Producer and screenwriter Lena Waithe just inked a multi-year contract with Warner Bros Television Group to produce exclusive new shows for the studio and its Warner Media parent company’s film, cable, digital and streaming platforms.
The Emmy Award-winning screenwriter for Master of None, her creative partner Risha Rajani, and their production company, Hillman Grad, are working on a scripted drama inspired by the classic documentary film Hoop Dreams in conjunction with the deal, according to Deadline.
The developing series will tell the tale of two Black high school basketball stars chasing NBA dreams as they navigate social hurdles and obstacles growing up in Waithe’s hometown of Chicago in the 1990s. The original Hoop Dreams documentary told a similar, real-life story about Chicago basketball legends William Gates and Arthur Agee.
“Hoop Dreams was a very important documentary in my life growing up, it was right in my own backyard,” Waithe recently told Deadline. “I was seeing two young Black people with dreams bigger than their backyard and watching their journeys as they also struggled and tried to understand where they fit in their families.”
“I always knew I wanted to bring that story back because Hoop Dreams, to me, is so representative of what it means to have a dream, to be from a city that you really believe in, and you’re really proud to be from.”

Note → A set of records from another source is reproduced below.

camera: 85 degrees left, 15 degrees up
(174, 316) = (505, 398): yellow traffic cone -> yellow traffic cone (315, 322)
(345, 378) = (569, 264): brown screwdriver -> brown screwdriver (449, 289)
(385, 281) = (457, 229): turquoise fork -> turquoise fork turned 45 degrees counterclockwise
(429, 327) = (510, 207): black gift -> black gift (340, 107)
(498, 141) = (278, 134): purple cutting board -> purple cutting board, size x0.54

Deadline reports Hoop Dreams director Steve James and his fellow producers Peter Gilbert and Frederick Marx are all reportedly working with Waithe to develop the new project, which she said is a priority for her.
“I didn’t want to announce or talk about Hoop Dreams until they had been contacted by the filmmakers to know that we were doing this,” she said. “Even though we aren’t going to base characters on them per se, we’re going to do something set in the 90s, some kids with a dream, so it will be in a similar vein. It was so important that they know that these stories will be handled with care, the title will be handled with care.”
The original Hoop Dreams was infamously snubbed by the Oscars for a Best Documentary Academy Award nod, despite winning an award for Best Film Editing. The developing new series is Waithe’s latest Chi-town inspired creative endeavor. Her hit Showtime drama The Chi, which debuted in 2018, completed its fourth season this summer.
Earlier this year, Waithe’s production company signed a deal with Def Jam to “develop the next generation of underrepresented artists.” The first season of her Amazon horror series Them, about a Black family terrorized by their new white neighbors after moving to suburban Los Angeles, received mixed reviews from critics and audiences after its April debut.